There is something of a contradiction running through both books. On the one hand both authors provide some privileged insights into the machinations of the US ruling class, but display a trenchant naivety about where power lies. Krugman, for example, cannot understand the failure of the media to expose the lies of Bush and its determination to ignore the large anti-war demonstrations in the US. In fact the answer is in his own writing when he exposes the so called pro-war demonstrations as having been orchestrated by a radio chain, Cumulus Media, whose management have a long history with Bush. Stiglitz's experience in Clinton's administration is one of him proposing a series of mild reforms that are jettisoned because they attack the privileges and profits of the US ruling class. Investment in health and education, at the centre of the Clinton platform, was completely abandoned. Big corporations could not simply be reined in by political will, and he admits having underestimated their drive for domination.

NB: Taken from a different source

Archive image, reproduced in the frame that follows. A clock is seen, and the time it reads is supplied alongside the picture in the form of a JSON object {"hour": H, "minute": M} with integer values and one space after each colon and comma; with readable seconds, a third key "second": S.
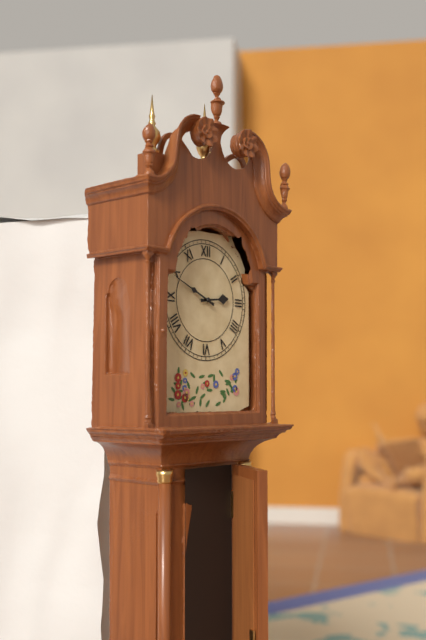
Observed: {"hour": 2, "minute": 49}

In the view of Stiglitz and Krugman the US political and economic system has been hijacked by a clique with an agenda of market mania and global economic domination. In their view economic policy should be put in the hands of enlightened and expert economists, as markets and capitalism itself need to be managed carefully. In their work there is no conception of a state, which persistently operates in the interests of a small group of people, irrespective of whether Republicans or Democrats are in government. Neither is there any notion that capitalism has an inexorable logic of pursuing profit, which means that big corporations do not play by the rules. Therefore we need to understand the breathtaking fraud of Enron and dozens of other companies, not simply in terms of greed or poor accounting, but as endemic to the system itself. Real profit was falling and therefore bosses had to go to any lengths to massage the figures.
A much more scholarly and detailed analysis of the post-war US economy is to be found in Robert Brenner's The Boom and the Bubble.5 He places the rate of profit and overproduction at the centre of his analysis, and rescues the argument from conventional economists who view the problems of capitalism in terms of policy failure.
Notwithstanding these arguments I think both books are worth reading. In particular, both authors should be given credit for writing something about economics in a manner that is accessible, relevant and engaging--three qualities that are sadly lacking from the abstract and mathematical outpourings of most academic economists. Krugman's book is current and accessible, while Stiglitz, in places, tends towards a post mortem of Clinton's economic policy and is not as polemical or as interesting as his previous work, Globalization and its Discontents.6
These two books do an excellent job in producing insights into the greed, fraudulent activities and mendacity of the US ruling class. Krugman and Stiglitz are stimulating and insightful commentators--it is a pity that their rejection of the free market and its inequities does not lead them to the critique required by today's anti-capitalist movement.
They reinforce the shortcomings of orthodox economics, which ultimately only offers sticking plasters for a deeply rotten system. It is the anti-capitalist movement, socialists and workers, who offer a real challenge to big corporations and the possibility of a better world.